::: Texte à lire
Durant cette période, l'économie iranienne a non seulement connu sa croissance la plus basse, mais son écart avec la croissance économique mondiale s'est considérablement creusé. En 2012, la croissance en Iran a plongé à - 6,8. Cette récession catastrophique, intervenue avant les sanctions internationales sur les exportations pétrolières, n'a pas de précédent dans l'histoire économique du pays, et fait encore ressentir ses effets.

Selon le rapport de janvier 2015 du FMI, la croissance économique en Iran est de 0,6 %. Or, pour sortir de la récession actuelle (notamment la crise du chômage avec 10 millions de demandeurs d'emploi) il faudrait atteindre une croissance d'au moins 6 %.

2- L'inflation

Le taux d'inflation en Iran ces dernières années souffre d'un sérieux écart avec la moyenne normale des variations du pays. Au dernier quart de siècle, l'inflation n'a jamais dépassé les 25 %. Mais au cours de la dernière décennie, il a franchi les 40 %. Certains économistes indépendants estiment que le taux d'inflation réel a même grimpé jusqu'à 60 %.

Récemment, le gouvernement a chiffré à 15 % l'inflation. Les experts indépendants la situent pour leur part autour de 25 %. Même si l'on opte pour le taux officiel, celui-ci laisse présager un taux d'inflation élevé pour encore quelques années.

3- La formation de capital

En raison de l'absence de sécurité pour la propriété privée et de sécurité politique, la formation de capital (formation brute de capital fixe - FBCF) a toujours été à minima en Iran. Mais durant la dernière décennie, cet indice a souffert d'un déclin encore plus prononcé.

Au cours des dix premières années du régime des mollahs, dont huit années de guerre avec l'Irak, la formation de capital a diminué pour atteindre un taux négatif. Les deuxième et troisième décennies suivantes, ce taux a atteint une moyenne de 7.2%. Or, ces cinq dernières années, il a chuté à 5 %. Selon le Vice-président iranien, Eshagh Jahanguiri, la formation de capital a chuté au taux négatif de -22 % en 2012.
::::::
::: Données fournies
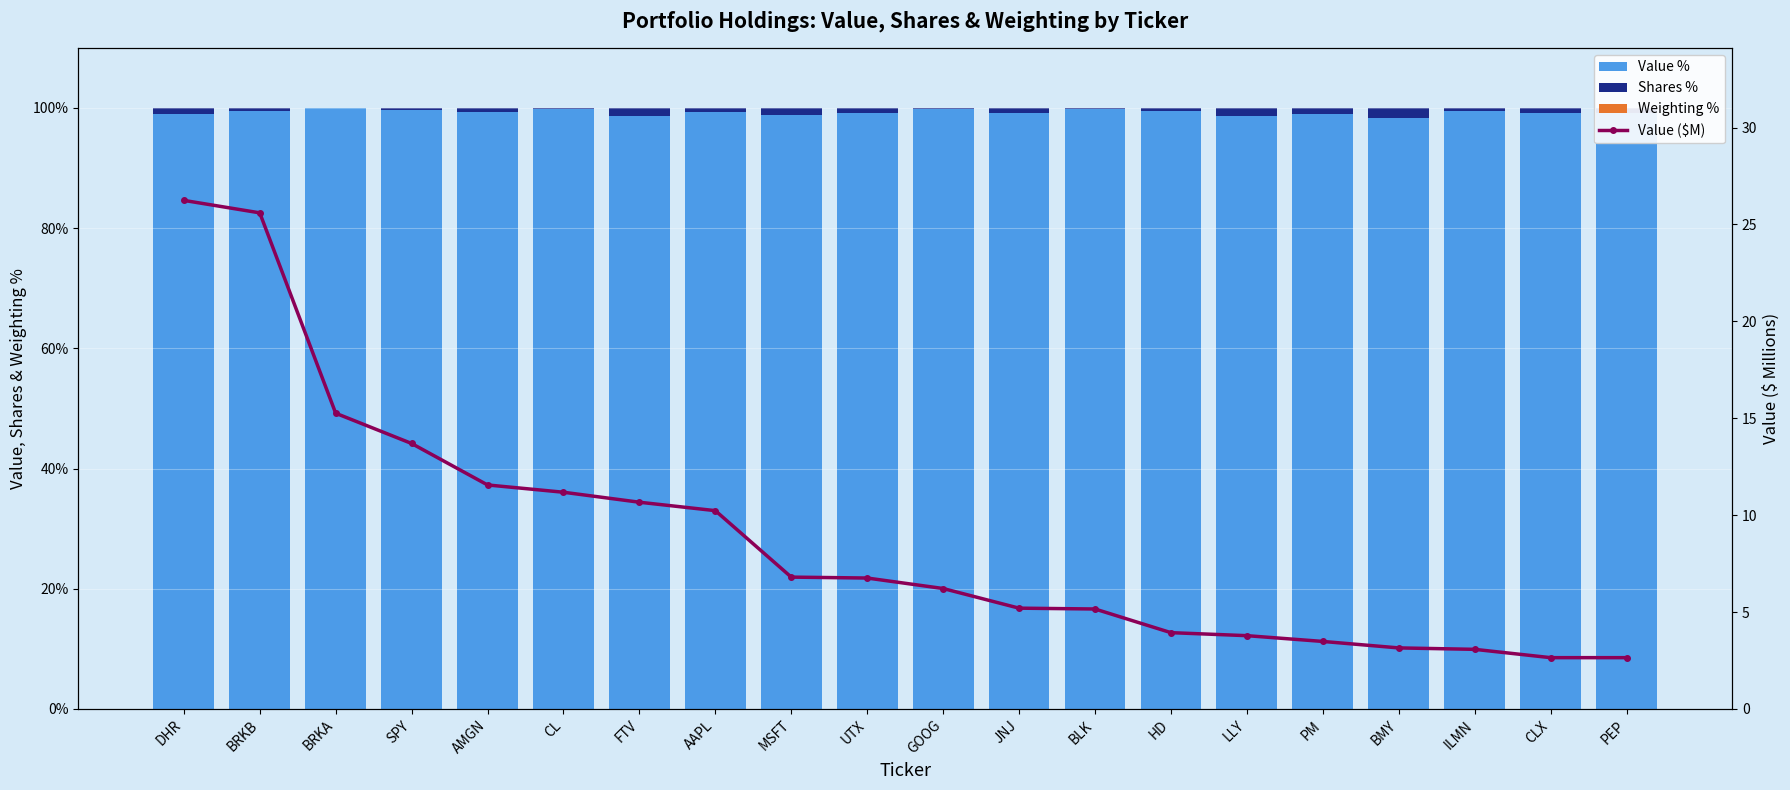

What are all the series names shown in the legend?

Value %, Shares %, Weighting %, Value ($M)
::::::
Objet de la tâche
Poursuivez le texte sur l'économie iranienne à partir de sa dernière phrase.

Réponse à la tâche
Selon ce même responsable, la croissance du secteur pétrolier pour l'année 2012 affiche un taux négatif de -34% et la croissance industrielle un taux négatif de -12.4%. (Site de la présidence de la République, 18 mars 2014)

4- Un monopole en progression

C'est en 1991 que le programme de privatisation de l'économie iranienne a été enclenché avec l'amendement de l'article 44 de la Constitution et approuvé par le guide suprême. Selon les chiffres officiels, la valeur des usines et des sociétés industrielles de l'Etat concédées au secteur privé jusqu'en 2011, a atteint les $35 milliards. Or, 95 % de ces concessions sont intervenues au profit des Pasdaran, de la milice du Bassidj, des forces de sécurité de l'État et des fondations financières et commerciales sous le contrôle par du guide suprême.

Les Pasdaran et les fondations du guide suprême étendent également leur mainmise sur des pans entiers de l'économie iranienne par d'autres truchements. On estime que ce monopole concentre 50% du PIB iranien. Ils sont notamment exempts d'impôts et les profits tirés de leurs activités ont été consacrés au développement du programme nucléaire, aux financements du régime de Bachar El-Assad, du Hezbollah libanais, des Houthis au Yémen et des milices chiites extrémistes en Irak.

Dans la première décennie de leur pouvoir, les mollahs ont mobilisé l'économie iranienne au profit de la guerre contre l'Irak. La dernière décennie aura été au profit de la sauvegarde du pouvoir instable du guide suprême. Les gardiens de la révolution et l'institution du guide suprême ont durant cette période créé plusieurs institutions financières pour maîtriser le marché iranien. Cela a eu pour conséquence de ruiner le secteur privé du pays.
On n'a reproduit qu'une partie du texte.